### [Zu lösende Aufgaben]
1 > Welchen Beruf übt der Ich-Erzähler laut dem Textauszug über den Roman „Angst“ aus?
2 > Ersetzen Sie im Textauszug über den Roman „Angst“ „Villenviertel“ durch „Nobelviertel“, und zwar in dem Abschnitt, der mit „Der Ich-Erzähler Randolph“ beginnt und sich bis „möglicherweise nicht gekauft.“ erstreckt. Geben Sie diesen Abschnitt mit der Änderung wieder.

Von Ralph Gerstenberg | 02.05.2013
    Es beginnt mit dem Ende. Randolph Tiefenthaler besucht seinen Vater im Gefängnis. Der sitzt dort, weil er Tiefenthalers Nachbarn erschossen haben soll. Tiefenthaler selbst ist nicht unschuldig an der Tat. Wie es dazu kam? Tiefenthaler wird es erzählen - die Geschichte eines Mordes.

    Als einen klassischen Psychothriller will Dirk Kurbjuweit seinen Roman "Angst" jedoch nicht verstanden wissen, auch wenn die Geschichte, die er erzählt, durchaus an bekannte Sujets der Spannungsliteratur erinnert.

    "Ja, das stimmt, wobei ich Spannung ja auch schnell erstmal rausnehme, indem ich sage: Das ist die Tat, die steht am Anfang. Trotzdem, ich lese jetzt immer 'Psychothriller' - damit kann ich gut leben. Klar, hat es davon was, aber für mich ist es viel mehr, für mich ist es ein Bericht über die Risiken der Bürgerlichkeit."

    Der Ich-Erzähler Randolph Tiefenthaler, ein erfolgreicher Architekt, kauft für seine Familie eine Wohnung im Hochparterre eines Gründerzeithauses am südwestlichen Stadtrand von Berlin. Die Gegend ist gutbürgerlich, ein Villenviertel. Vor dem Kaufabschluss trifft man sich mit den Eigentümern der anderen Wohnungen, nur der Mieter der Souterrainwohnung, ein gewisser Herr Tiberius, fehlt bei der Zusammenkunft. Wäre er dabei gewesen, hätten die Tiefenthalers die Wohnung möglicherweise nicht gekauft.

### [Eingabedaten]
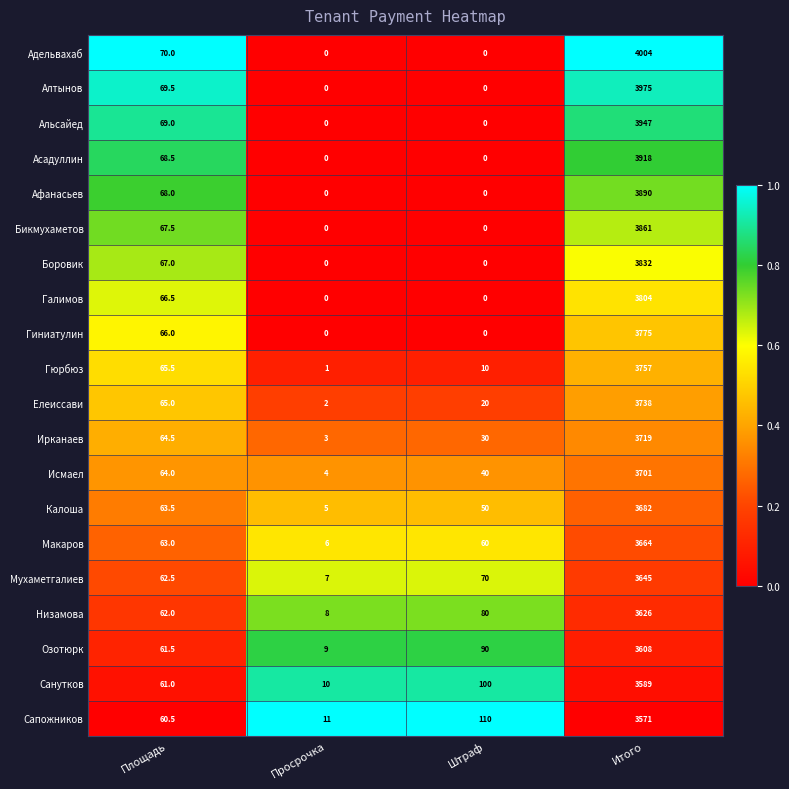

How many series are shown in this chart?

20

### [Lösungen zur Übung]
1 > Er ist ein erfolgreicher Architekt.

2 >
Der Ich-Erzähler Randolph Tiefenthaler, ein erfolgreicher Architekt, kauft für seine Familie eine Wohnung im Hochparterre eines Gründerzeithauses am südwestlichen Stadtrand von Berlin. Die Gegend ist gutbürgerlich, ein Nobelviertel. Vor dem Kaufabschluss trifft man sich mit den Eigentümern der anderen Wohnungen, nur der Mieter der Souterrainwohnung, ein gewisser Herr Tiberius, fehlt bei der Zusammenkunft. Wäre er dabei gewesen, hätten die Tiefenthalers die Wohnung möglicherweise nicht gekauft.